For information about BigQuery ML pricing, see BigQuery ML pricing.
Benchmark data
The benchmark uses the bigquery-public-data.hacker_news.full
public dataset,
prepared as follows:
Copied the data into a test table, duplicating each row 100 times:
CREATE OR REPLACE TABLE `mydataset.hacker_news.large` AS SELECT base.* FROM `bigquery-public-data.hacker_news.full` AS base, UNNEST(GENERATE_ARRAY(1, 100)) AS repeat_number;
Created additional test tables of different sizes to use in the benchmark, based on the
hacker_news.large
table. Test tables of the following sized were used:- 100,000 rows
- 1,000,000 rows
- 10,000,000 rows
- 100,000,000 rows
- 1,000,000,000 rows
- 10,000,000,000 rows
Benchmark
The following table contains the benchmark data:
Model | Embedding dimensions | Number of rows | Run time | Total slot milliseconds | Bytes processed | Service used | Cost in US$ |
---|---|---|---|---|---|---|---|
SWIVEL | 20 | 100,000 | 5 seconds | 6,128 | 37 MB | BigQuery | 0.00022 |
1 million | 1 minute, 1 second | 97,210 | 341 MB | 0.00203 | |||
10 million | 28 seconds | 1,203,838 | 3.21 GB | 0.01959 | |||
100 million | 32 seconds | 11,755,909 | 31.9 GB | 0.19470 | |||
1 billion | 2 minutes, 3 seconds | 135,754,696 | 312.35 GB | 1.90643 | |||
10 billion | 19 minutes, 55 seconds | 1,257,462,851 | 3.12 TB | 19.5 | |||
NNLM | 50 | 100,000 | 18 seconds | 66,112 | 227 MB | BigQuery | 0.00135 |
1 million | 1 minute, 1 second | 666,875 | 531 MB | 0.00316 | |||
10 million | 19 seconds | 4,140,396 | 3.39 GB | 0.02069 | |||
100 million | 27 seconds | 14,971,248 | 32.08 GB | 0.19580 | |||
1 billion | 8 minutes, 16 seconds | 288,221,149 | 312.54 GB | 1.90759 | |||
10 billion | 19 minutes, 28 seconds | 1,655,252,687 | 3.12 TB | 19.5 | |||
BERT1 | 768 | 100,000 | 29 minutes, 37 seconds | 2,731,868 | 38 MB | BigQuery | 0.00022 |
Vertex AI | 8.11 | ||||||
1 million | 5 hours, 10 seconds | 28,905,706 | 339 MB | BigQuery | 0.00196 | ||
Vertex AI | 9.98 | ||||||
Vertex AI textembedding-gecko@001 LLM2 |
768 | 100,000 | 14 minutes, 14 seconds | 1,495,297 | 38 MB | BigQuery | 0.00022 |
Vertex AI | 0.73 | ||||||
1 million | 2 hours, 24 minutes | 17,342,114 | 339 MB | BigQuery | 0.00196 | ||
Vertex AI | 2.97 |
1 BigQuery query jobs are limited to 6 hours, so this model is only benchmarked for up to 1 million rows. You can use more computational resources from Vertex AI Model Garden in order to let the job process more rows within the 6 hour limit. For example, you can increase the number of accelerators.

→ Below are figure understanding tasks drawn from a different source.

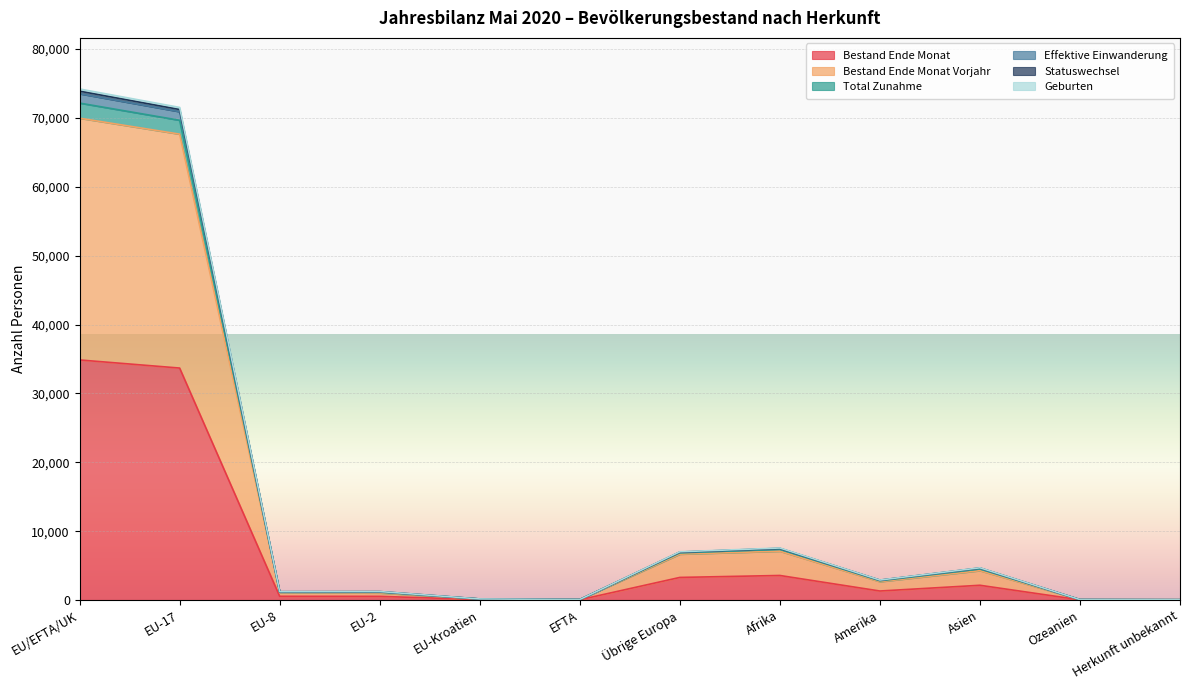

Reading left to right, extract all data points from this chart.

Bestand Ende Monat: 34860	33682	539	531	74	34	3280	3564	1308	2142	29	21
Bestand Ende Monat Vorjahr: 69962	67647	1088	1016	143	68	6656	7087	2660	4262	55	41
Total Zunahme: 74205	71529	1215	1232	156	73	7004	7554	2901	4680	63	47
Effektive Einwanderung: 73888	71221	1209	1229	156	73	6968	7504	2891	4656	63	46
Statuswechsel: 73509	70901	1190	1194	151	73	6938	7476	2870	4618	63	46
Geburten: 72159	69659	1153	1126	150	71	6848	7371	2789	4508	59	44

2 BigQuery query jobs are limited to 6 hours, so this
model is only benchmarked for up to 1 million rows. You can request a higher quota in order to let the job process more rows within the 6 hour limit. You can also use this set of SQL scripts or this Dataform package to iterate through inference calls beyond the 6 hour limit.